3D Primitives are a Spatial Language for VLMs
A recent study published on arXiv, titled “3D Primitives are a Spatial Language for VLMs,” explores the intriguing capabilities of Vision-Language Models (VLMs) in generating executable code for reconstructing 3D scenes. Despite their prowess in this area, these models struggle with simpler spatial questions related to the same images. The research emphasizes the potential of 3D geometric primitives, such as cubes, spheres, and cylinders, as a robust intermediate representation for enhancing spatial understanding in VLMs.
Key Contributions of the Study
The study presents three major contributions that highlight the utility of 3D primitives in improving VLMs:
- Introduction of SpatialBabel: This benchmark evaluates fourteen VLMs based on their performance in primitive-based 3D scene reconstruction. The study spans six different scene-code languages, which include various programming languages and declarative formats tailored for 3D primitive scenes. An intriguing finding is that a single model’s object-detection F1 score can fluctuate by as much as 5.7 times depending on the language used.
- Development of Code-CoT: The research introduces a novel inference strategy known as Code Chain-of-Thought (Code-CoT). This approach facilitates spatial reasoning by routing it through primitive-based code generation. Code-CoT has shown to enhance the SpatialBabel-QA-Score by as much as 6.4% for primitive scenes. Moreover, it boosts the accuracy of real-photo CV-Bench-3D by 5.0% for VLMs proficient in coding tasks.
- Proposal of S3-FT: Self-Supervised Spatial Fine-Tuning (S3-FT) is another significant advancement proposed in the study. This method distills primitive spatial knowledge into general visual reasoning without requiring human labels or a teacher model. By parsing the model’s own Three.js primitive reconstructions into structured annotations, S3-FT enhances the performance of the Qwen3-VL-8B model across various benchmarks, including an improvement of 4.6% to 8.6% on SpatialBabel-Primitive-QA, a 9.7% increase on CV-Bench-2D, and a remarkable 17% gain on HallusionBench. Notably, these performance enhancements are transferable across different model families.

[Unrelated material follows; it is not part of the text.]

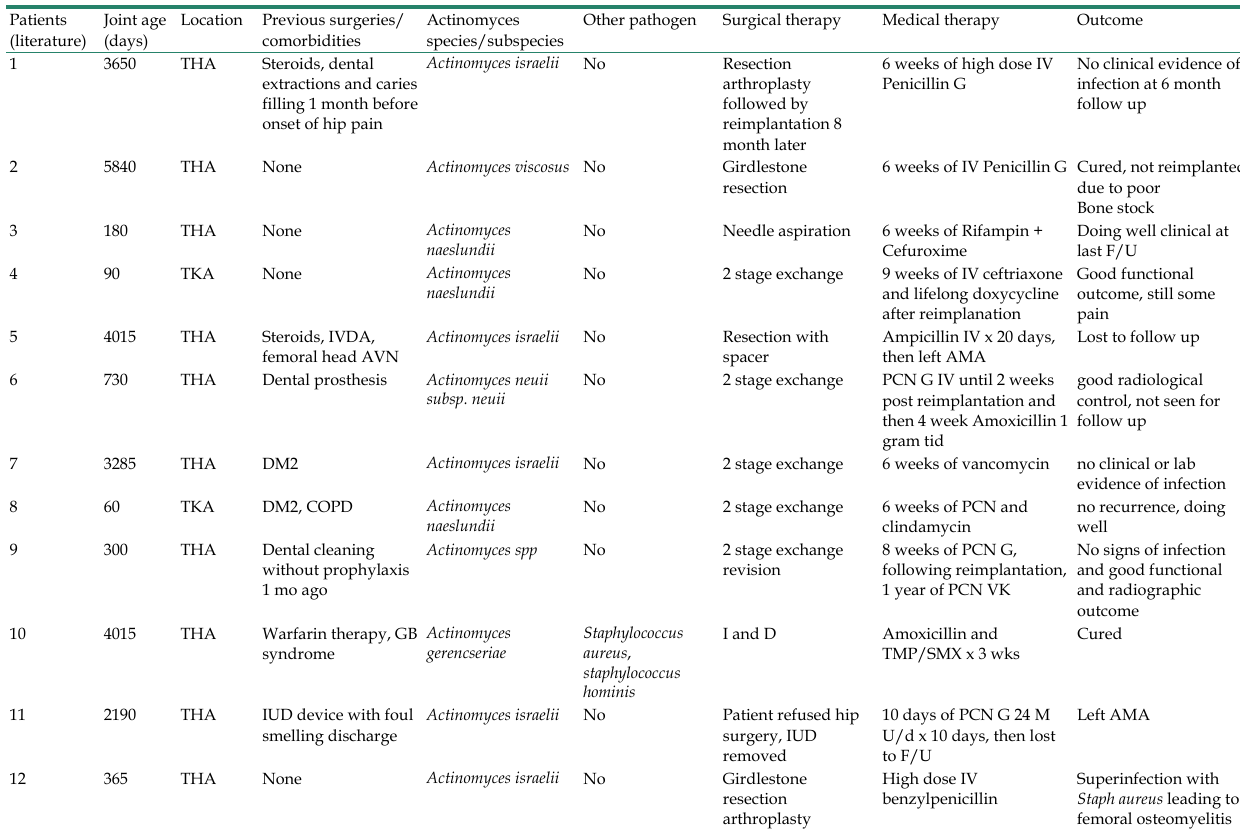
Table 3 . Cases of APJI in literature Patients Joint age (literature)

Implications for Future Research
The findings from this research establish that 3D geometric primitives in code not only serve as an effective diagnostic tool but also provide a transferable spatial vocabulary for VLMs. The ability to accurately reconstruct 3D scenes using primitive geometries significantly enhances the models’ spatial reasoning capabilities, addressing the paradox of their performance on simpler spatial queries.
As the research team prepares to release all related artifacts upon publication, the implications of this study could pave the way for further advancements in the field of AI, particularly in improving the spatial understanding of VLMs. This could lead to more sophisticated applications in areas such as robotics, augmented reality, and complex visual reasoning tasks.